◆ **ASSIGNMENT**
Please find all lines in the data that hold the string "melhores" and copy them.
(Beginning of EXTRACTED INFORMATION)
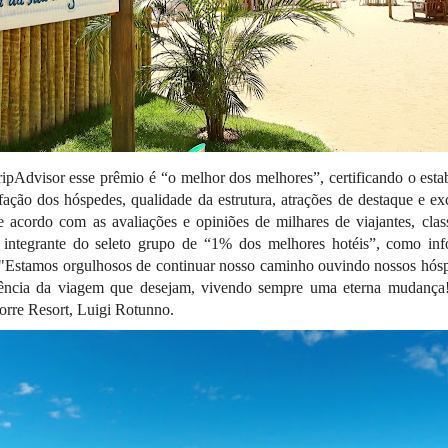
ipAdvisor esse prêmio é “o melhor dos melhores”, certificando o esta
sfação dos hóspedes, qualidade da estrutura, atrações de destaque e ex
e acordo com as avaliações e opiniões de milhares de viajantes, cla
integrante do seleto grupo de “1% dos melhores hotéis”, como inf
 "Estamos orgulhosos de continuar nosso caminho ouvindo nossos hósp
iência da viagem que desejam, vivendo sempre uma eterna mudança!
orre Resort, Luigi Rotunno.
(End of EXTRACTED INFORMATION)
(Beginning of EXTRACTED INFORMATION)
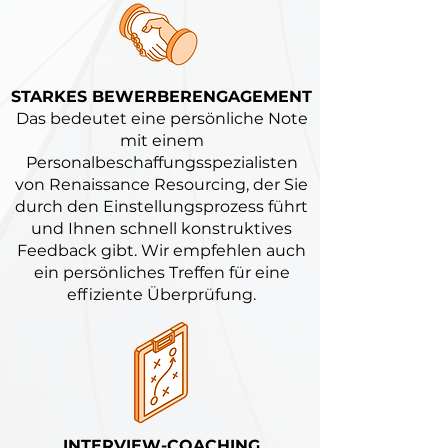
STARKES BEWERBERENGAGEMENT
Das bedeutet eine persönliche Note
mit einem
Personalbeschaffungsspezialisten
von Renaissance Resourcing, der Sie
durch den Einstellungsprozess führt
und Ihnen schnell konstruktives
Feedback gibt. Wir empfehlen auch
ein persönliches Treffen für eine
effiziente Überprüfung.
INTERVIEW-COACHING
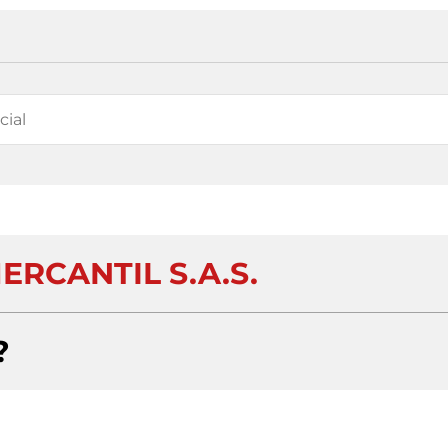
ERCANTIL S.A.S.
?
(End of EXTRACTED INFORMATION)
◆ **WRITTEN ANSWER**
ipAdvisor esse prêmio é “o melhor dos melhores”, certificando o esta
integrante do seleto grupo de “1% dos melhores hotéis”, como inf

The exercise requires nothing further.